--- WHAT YOU ARE ASKED TO DO ---
Would you retype the listing below exactly as given?

--- SOURCE RECORDS ---
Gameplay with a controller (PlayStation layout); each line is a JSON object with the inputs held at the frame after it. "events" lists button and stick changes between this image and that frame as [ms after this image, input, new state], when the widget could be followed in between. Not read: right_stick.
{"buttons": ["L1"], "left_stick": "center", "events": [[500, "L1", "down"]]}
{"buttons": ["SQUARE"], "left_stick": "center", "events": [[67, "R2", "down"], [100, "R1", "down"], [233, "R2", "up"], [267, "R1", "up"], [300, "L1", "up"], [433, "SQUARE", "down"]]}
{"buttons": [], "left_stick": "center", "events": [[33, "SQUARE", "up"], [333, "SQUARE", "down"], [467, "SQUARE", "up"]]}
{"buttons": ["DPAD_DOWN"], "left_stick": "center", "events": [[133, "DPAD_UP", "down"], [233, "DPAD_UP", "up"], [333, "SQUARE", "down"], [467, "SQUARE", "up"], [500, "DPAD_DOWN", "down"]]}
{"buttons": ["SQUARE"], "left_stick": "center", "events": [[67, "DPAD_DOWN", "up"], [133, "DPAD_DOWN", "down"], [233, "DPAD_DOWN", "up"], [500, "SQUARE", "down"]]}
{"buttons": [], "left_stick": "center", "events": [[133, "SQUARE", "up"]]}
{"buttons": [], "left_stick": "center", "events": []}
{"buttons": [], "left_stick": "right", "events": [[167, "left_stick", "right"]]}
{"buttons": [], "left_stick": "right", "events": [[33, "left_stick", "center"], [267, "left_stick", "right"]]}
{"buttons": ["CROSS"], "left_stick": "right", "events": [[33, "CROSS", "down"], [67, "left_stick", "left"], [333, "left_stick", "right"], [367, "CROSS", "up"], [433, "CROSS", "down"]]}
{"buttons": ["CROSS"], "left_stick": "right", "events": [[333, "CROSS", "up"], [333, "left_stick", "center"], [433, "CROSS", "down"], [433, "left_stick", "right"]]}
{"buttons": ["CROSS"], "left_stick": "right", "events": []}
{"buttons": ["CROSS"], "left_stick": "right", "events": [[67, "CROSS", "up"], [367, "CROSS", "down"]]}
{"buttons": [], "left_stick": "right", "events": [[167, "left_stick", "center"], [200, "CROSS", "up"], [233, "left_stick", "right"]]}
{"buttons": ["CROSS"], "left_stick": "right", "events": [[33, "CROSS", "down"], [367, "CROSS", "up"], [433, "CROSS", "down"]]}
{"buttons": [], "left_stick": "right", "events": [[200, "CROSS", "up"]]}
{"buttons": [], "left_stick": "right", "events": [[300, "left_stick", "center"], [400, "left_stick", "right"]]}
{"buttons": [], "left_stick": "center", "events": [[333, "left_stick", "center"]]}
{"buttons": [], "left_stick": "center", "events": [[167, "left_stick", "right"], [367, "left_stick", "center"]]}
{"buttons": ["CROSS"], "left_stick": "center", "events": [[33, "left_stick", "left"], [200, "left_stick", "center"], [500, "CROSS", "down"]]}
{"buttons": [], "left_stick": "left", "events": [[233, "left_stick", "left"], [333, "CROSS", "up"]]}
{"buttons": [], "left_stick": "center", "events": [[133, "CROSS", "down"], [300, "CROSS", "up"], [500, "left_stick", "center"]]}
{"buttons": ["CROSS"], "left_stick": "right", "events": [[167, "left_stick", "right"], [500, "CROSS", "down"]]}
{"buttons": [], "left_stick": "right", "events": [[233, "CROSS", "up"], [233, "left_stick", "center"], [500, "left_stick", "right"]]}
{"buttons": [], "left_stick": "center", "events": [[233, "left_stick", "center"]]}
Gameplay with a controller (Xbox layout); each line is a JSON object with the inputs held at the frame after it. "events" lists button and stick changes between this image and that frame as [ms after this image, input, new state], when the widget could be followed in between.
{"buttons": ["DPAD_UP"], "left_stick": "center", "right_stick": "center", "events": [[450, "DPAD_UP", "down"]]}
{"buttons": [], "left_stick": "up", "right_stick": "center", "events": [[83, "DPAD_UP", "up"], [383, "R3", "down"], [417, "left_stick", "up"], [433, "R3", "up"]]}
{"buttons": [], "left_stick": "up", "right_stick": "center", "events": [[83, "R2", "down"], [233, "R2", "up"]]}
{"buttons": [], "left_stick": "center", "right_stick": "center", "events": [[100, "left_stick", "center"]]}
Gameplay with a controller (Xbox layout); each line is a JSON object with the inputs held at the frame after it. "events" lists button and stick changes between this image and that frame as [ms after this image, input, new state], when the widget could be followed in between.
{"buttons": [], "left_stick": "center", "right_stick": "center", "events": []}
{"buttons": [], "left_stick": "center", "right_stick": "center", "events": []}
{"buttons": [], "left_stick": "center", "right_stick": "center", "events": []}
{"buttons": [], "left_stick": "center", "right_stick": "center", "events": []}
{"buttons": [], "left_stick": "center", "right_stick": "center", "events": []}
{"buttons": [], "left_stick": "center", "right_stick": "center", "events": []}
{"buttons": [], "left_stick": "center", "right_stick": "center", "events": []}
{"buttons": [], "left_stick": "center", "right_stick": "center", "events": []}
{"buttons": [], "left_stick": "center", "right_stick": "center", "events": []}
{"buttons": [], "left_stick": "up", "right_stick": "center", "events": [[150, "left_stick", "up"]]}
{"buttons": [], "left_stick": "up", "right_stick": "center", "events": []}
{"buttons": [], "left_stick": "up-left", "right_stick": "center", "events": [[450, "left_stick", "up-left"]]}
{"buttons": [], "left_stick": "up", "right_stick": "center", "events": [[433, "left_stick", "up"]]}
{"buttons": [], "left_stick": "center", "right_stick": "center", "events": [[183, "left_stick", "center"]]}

--- EXERCISE ANSWER ---
Gameplay with a controller (PlayStation layout); each line is a JSON object with the inputs held at the frame after it. "events" lists button and stick changes between this image and that frame as [ms after this image, input, new state], when the widget could be followed in between. Not read: right_stick.
{"buttons": ["L1"], "left_stick": "center", "events": [[500, "L1", "down"]]}
{"buttons": ["SQUARE"], "left_stick": "center", "events": [[67, "R2", "down"], [100, "R1", "down"], [233, "R2", "up"], [267, "R1", "up"], [300, "L1", "up"], [433, "SQUARE", "down"]]}
{"buttons": [], "left_stick": "center", "events": [[33, "SQUARE", "up"], [333, "SQUARE", "down"], [467, "SQUARE", "up"]]}
{"buttons": ["DPAD_DOWN"], "left_stick": "center", "events": [[133, "DPAD_UP", "down"], [233, "DPAD_UP", "up"], [333, "SQUARE", "down"], [467, "SQUARE", "up"], [500, "DPAD_DOWN", "down"]]}
{"buttons": ["SQUARE"], "left_stick": "center", "events": [[67, "DPAD_DOWN", "up"], [133, "DPAD_DOWN", "down"], [233, "DPAD_DOWN", "up"], [500, "SQUARE", "down"]]}
{"buttons": [], "left_stick": "center", "events": [[133, "SQUARE", "up"]]}
{"buttons": [], "left_stick": "center", "events": []}
{"buttons": [], "left_stick": "right", "events": [[167, "left_stick", "right"]]}
{"buttons": [], "left_stick": "right", "events": [[33, "left_stick", "center"], [267, "left_stick", "right"]]}
{"buttons": ["CROSS"], "left_stick": "right", "events": [[33, "CROSS", "down"], [67, "left_stick", "left"], [333, "left_stick", "right"], [367, "CROSS", "up"], [433, "CROSS", "down"]]}
{"buttons": ["CROSS"], "left_stick": "right", "events": [[333, "CROSS", "up"], [333, "left_stick", "center"], [433, "CROSS", "down"], [433, "left_stick", "right"]]}
{"buttons": ["CROSS"], "left_stick": "right", "events": []}
{"buttons": ["CROSS"], "left_stick": "right", "events": [[67, "CROSS", "up"], [367, "CROSS", "down"]]}
{"buttons": [], "left_stick": "right", "events": [[167, "left_stick", "center"], [200, "CROSS", "up"], [233, "left_stick", "right"]]}
{"buttons": ["CROSS"], "left_stick": "right", "events": [[33, "CROSS", "down"], [367, "CROSS", "up"], [433, "CROSS", "down"]]}
{"buttons": [], "left_stick": "right", "events": [[200, "CROSS", "up"]]}
{"buttons": [], "left_stick": "right", "events": [[300, "left_stick", "center"], [400, "left_stick", "right"]]}
{"buttons": [], "left_stick": "center", "events": [[333, "left_stick", "center"]]}
{"buttons": [], "left_stick": "center", "events": [[167, "left_stick", "right"], [367, "left_stick", "center"]]}
{"buttons": ["CROSS"], "left_stick": "center", "events": [[33, "left_stick", "left"], [200, "left_stick", "center"], [500, "CROSS", "down"]]}
{"buttons": [], "left_stick": "left", "events": [[233, "left_stick", "left"], [333, "CROSS", "up"]]}
{"buttons": [], "left_stick": "center", "events": [[133, "CROSS", "down"], [300, "CROSS", "up"], [500, "left_stick", "center"]]}
{"buttons": ["CROSS"], "left_stick": "right", "events": [[167, "left_stick", "right"], [500, "CROSS", "down"]]}
{"buttons": [], "left_stick": "right", "events": [[233, "CROSS", "up"], [233, "left_stick", "center"], [500, "left_stick", "right"]]}
{"buttons": [], "left_stick": "center", "events": [[233, "left_stick", "center"]]}
Gameplay with a controller (Xbox layout); each line is a JSON object with the inputs held at the frame after it. "events" lists button and stick changes between this image and that frame as [ms after this image, input, new state], when the widget could be followed in between.
{"buttons": ["DPAD_UP"], "left_stick": "center", "right_stick": "center", "events": [[450, "DPAD_UP", "down"]]}
{"buttons": [], "left_stick": "up", "right_stick": "center", "events": [[83, "DPAD_UP", "up"], [383, "R3", "down"], [417, "left_stick", "up"], [433, "R3", "up"]]}
{"buttons": [], "left_stick": "up", "right_stick": "center", "events": [[83, "R2", "down"], [233, "R2", "up"]]}
{"buttons": [], "left_stick": "center", "right_stick": "center", "events": [[100, "left_stick", "center"]]}
Gameplay with a controller (Xbox layout); each line is a JSON object with the inputs held at the frame after it. "events" lists button and stick changes between this image and that frame as [ms after this image, input, new state], when the widget could be followed in between.
{"buttons": [], "left_stick": "center", "right_stick": "center", "events": []}
{"buttons": [], "left_stick": "center", "right_stick": "center", "events": []}
{"buttons": [], "left_stick": "center", "right_stick": "center", "events": []}
{"buttons": [], "left_stick": "center", "right_stick": "center", "events": []}
{"buttons": [], "left_stick": "center", "right_stick": "center", "events": []}
{"buttons": [], "left_stick": "center", "right_stick": "center", "events": []}
{"buttons": [], "left_stick": "center", "right_stick": "center", "events": []}
{"buttons": [], "left_stick": "center", "right_stick": "center", "events": []}
{"buttons": [], "left_stick": "center", "right_stick": "center", "events": []}
{"buttons": [], "left_stick": "up", "right_stick": "center", "events": [[150, "left_stick", "up"]]}
{"buttons": [], "left_stick": "up", "right_stick": "center", "events": []}
{"buttons": [], "left_stick": "up-left", "right_stick": "center", "events": [[450, "left_stick", "up-left"]]}
{"buttons": [], "left_stick": "up", "right_stick": "center", "events": [[433, "left_stick", "up"]]}
{"buttons": [], "left_stick": "center", "right_stick": "center", "events": [[183, "left_stick", "center"]]}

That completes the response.